The closing “Across The River” is the album’s high point, with Earley singing about life and death, the journey and the divide, with the river serving as the mythological afterlife. With a simple acoustic guitar, accented by slide guitar and harmonica, the tune culminates in a message from beyond, a father saying that it’s not time to meet again, that there’s more to do in life.

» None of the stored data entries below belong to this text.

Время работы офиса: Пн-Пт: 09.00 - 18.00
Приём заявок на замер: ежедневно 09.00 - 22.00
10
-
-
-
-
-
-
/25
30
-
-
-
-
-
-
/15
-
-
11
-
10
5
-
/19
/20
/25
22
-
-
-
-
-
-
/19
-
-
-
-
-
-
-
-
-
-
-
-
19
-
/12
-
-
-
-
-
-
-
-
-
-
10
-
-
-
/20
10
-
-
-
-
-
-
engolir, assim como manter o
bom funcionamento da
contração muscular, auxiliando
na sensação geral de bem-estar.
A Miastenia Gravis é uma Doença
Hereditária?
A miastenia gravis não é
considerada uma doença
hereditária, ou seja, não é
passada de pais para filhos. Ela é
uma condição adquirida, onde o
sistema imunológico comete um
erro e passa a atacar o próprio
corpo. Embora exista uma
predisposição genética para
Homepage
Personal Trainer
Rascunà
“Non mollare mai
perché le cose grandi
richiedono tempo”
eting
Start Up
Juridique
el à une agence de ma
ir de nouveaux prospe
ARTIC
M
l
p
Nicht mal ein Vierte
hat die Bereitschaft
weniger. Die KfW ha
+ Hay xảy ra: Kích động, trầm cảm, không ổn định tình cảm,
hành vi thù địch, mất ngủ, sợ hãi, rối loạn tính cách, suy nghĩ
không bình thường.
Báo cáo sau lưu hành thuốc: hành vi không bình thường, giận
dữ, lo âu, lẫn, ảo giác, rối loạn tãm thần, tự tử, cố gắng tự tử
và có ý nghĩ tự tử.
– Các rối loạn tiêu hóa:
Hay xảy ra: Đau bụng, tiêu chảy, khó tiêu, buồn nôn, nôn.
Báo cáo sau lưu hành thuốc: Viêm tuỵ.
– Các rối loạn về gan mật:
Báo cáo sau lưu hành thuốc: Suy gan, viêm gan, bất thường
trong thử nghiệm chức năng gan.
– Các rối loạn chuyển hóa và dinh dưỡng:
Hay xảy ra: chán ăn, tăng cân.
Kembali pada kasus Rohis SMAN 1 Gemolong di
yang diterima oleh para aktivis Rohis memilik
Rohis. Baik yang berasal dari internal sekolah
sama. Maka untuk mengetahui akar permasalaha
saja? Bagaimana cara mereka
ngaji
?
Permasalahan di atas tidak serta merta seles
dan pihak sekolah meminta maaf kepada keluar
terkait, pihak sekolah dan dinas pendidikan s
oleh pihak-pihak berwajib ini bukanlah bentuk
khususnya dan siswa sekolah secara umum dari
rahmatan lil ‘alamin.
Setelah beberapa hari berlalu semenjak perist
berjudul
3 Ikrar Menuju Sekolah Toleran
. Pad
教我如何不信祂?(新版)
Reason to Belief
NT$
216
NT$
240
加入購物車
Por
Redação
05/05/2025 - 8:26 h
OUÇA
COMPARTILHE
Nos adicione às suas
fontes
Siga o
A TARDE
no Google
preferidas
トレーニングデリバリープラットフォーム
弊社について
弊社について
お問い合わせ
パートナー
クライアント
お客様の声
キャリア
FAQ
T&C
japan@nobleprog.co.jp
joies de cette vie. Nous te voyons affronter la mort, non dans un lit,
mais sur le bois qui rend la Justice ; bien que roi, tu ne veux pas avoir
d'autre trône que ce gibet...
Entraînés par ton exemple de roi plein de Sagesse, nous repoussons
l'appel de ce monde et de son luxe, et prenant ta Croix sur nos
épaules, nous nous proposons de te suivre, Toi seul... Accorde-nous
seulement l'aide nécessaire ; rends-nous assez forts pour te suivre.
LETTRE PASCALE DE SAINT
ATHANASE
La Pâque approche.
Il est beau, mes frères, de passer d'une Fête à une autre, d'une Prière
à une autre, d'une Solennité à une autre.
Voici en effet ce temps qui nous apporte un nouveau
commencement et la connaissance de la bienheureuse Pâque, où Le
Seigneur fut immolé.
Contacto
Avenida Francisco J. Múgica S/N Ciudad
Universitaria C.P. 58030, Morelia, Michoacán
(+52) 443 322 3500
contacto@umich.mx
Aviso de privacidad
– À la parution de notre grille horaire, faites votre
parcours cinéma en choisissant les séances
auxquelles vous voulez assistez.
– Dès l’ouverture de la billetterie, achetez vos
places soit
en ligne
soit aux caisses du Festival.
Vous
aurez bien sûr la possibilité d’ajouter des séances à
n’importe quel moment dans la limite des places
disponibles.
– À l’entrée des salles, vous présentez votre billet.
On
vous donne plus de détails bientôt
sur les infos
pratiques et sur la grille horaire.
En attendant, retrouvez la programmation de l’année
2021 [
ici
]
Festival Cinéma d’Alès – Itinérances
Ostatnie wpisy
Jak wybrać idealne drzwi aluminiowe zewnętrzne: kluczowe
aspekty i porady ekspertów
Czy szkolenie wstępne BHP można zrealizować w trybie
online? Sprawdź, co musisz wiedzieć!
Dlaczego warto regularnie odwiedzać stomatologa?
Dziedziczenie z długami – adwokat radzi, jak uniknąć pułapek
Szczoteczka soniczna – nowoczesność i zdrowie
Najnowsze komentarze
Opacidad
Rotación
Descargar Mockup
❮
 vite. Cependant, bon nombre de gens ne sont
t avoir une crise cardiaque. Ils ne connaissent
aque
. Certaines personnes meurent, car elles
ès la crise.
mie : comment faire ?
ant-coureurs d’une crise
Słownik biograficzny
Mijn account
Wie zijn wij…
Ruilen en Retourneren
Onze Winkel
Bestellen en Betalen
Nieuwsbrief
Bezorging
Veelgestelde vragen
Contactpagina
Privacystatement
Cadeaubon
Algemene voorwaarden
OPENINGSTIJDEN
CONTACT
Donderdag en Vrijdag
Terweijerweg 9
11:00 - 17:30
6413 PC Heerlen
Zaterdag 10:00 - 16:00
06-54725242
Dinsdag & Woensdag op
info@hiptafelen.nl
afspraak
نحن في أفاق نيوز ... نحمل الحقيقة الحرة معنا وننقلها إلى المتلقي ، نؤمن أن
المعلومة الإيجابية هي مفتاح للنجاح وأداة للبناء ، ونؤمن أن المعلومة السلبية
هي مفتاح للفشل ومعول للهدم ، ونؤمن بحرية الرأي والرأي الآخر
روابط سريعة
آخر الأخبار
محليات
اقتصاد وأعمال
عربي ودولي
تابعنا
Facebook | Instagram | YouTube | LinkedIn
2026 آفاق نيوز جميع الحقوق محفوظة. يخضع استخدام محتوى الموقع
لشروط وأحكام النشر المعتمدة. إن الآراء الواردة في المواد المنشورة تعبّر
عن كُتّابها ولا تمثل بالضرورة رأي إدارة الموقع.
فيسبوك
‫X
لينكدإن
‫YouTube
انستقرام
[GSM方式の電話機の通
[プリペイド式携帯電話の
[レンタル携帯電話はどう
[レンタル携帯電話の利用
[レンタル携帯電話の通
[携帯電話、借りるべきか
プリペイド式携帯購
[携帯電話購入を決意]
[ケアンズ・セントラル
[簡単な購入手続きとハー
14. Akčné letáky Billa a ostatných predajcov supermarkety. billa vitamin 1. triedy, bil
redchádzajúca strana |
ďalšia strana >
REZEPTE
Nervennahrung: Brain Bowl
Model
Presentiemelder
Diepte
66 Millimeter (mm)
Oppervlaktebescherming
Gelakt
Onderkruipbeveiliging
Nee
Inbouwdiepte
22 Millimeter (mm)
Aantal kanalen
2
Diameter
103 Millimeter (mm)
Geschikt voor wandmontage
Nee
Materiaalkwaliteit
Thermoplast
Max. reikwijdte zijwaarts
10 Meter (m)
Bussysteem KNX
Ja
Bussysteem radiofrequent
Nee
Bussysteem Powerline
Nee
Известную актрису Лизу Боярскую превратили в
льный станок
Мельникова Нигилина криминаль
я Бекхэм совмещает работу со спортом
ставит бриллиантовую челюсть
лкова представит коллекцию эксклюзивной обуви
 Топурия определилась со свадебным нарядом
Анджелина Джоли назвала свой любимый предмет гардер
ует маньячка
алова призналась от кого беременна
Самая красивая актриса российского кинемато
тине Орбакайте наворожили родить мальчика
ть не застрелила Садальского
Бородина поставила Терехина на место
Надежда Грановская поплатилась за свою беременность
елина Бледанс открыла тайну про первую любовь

In a sense, All Across This Land is Blitzen Trapper’s most conventional album. But it’s also an album 15 years in the making, as the musicians are both in command of their talents individually and completely dialed in as a band. For fans of the band’s more shambling, chaotic tendencies, perhaps the next record will swing back toward what Earley has called the “hillbilly gangster” sound of VII, or even the “drunken scarecrow who had been dragged behind a truck” of Wild Mountain Nation. Indeed, the band has tended to oscillate between those wilder albums and more straightforward rock since landing at Sub Pop in 2007. But with each turn back and forth, it’s a better, more confident band delivering the next phase. So even as All Across This Land is a triumph of Blitzen Trapper’s classic rock sensibilities, perhaps there’s an oddball masterpiece waiting in the wings.